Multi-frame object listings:
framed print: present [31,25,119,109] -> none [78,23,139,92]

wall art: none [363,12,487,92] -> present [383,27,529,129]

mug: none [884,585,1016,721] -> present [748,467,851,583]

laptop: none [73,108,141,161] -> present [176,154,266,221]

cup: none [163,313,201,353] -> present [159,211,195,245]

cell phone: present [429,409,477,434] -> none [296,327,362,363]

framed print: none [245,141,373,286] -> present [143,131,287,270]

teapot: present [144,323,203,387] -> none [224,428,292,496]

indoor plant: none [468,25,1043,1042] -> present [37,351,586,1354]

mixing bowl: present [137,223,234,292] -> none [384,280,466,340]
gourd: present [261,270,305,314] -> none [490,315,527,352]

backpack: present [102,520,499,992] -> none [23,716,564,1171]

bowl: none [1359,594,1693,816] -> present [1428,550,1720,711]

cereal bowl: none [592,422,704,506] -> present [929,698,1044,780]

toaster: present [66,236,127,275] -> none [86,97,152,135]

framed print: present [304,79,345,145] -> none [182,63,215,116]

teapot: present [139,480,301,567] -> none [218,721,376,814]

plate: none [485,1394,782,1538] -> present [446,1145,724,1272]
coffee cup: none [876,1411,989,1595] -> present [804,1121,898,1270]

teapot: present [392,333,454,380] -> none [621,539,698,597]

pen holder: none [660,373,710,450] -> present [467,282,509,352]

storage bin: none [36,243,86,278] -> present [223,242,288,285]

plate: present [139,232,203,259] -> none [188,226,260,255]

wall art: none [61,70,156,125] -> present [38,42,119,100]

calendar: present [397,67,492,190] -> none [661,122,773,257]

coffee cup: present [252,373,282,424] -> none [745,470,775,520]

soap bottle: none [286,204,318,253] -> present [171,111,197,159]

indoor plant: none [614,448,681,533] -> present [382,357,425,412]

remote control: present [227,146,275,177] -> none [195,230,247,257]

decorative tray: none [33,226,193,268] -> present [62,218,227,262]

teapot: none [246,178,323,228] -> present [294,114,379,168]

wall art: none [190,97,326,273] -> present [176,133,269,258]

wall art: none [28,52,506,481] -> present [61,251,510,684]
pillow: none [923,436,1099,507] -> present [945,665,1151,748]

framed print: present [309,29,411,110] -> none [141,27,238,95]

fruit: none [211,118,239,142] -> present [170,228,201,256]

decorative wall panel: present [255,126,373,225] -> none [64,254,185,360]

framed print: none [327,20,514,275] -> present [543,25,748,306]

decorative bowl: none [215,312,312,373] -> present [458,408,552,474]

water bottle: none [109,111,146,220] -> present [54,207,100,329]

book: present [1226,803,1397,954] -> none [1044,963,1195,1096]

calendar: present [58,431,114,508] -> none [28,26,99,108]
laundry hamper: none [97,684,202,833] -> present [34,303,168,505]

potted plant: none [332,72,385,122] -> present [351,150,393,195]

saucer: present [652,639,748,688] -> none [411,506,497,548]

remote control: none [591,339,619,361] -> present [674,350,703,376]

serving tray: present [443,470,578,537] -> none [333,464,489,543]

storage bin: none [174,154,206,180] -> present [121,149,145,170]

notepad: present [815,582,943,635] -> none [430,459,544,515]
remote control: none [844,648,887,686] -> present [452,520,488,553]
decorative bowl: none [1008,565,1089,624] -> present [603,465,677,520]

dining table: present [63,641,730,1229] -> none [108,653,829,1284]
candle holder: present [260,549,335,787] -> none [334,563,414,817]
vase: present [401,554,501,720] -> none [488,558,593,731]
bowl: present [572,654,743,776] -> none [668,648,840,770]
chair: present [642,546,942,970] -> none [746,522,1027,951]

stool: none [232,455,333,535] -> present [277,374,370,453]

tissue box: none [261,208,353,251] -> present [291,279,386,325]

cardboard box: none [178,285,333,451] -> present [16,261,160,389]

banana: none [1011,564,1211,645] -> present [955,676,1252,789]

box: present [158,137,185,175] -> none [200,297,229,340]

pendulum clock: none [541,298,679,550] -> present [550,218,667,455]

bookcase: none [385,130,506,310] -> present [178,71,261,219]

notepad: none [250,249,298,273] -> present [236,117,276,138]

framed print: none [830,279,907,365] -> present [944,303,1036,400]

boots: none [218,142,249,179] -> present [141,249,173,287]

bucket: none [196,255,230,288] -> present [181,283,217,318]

_What is expected:_ Could you return all lines from the records that include the word "control"?

_Reply to the exercise:_
remote control: present [227,146,275,177] -> none [195,230,247,257]
remote control: none [591,339,619,361] -> present [674,350,703,376]
remote control: none [844,648,887,686] -> present [452,520,488,553]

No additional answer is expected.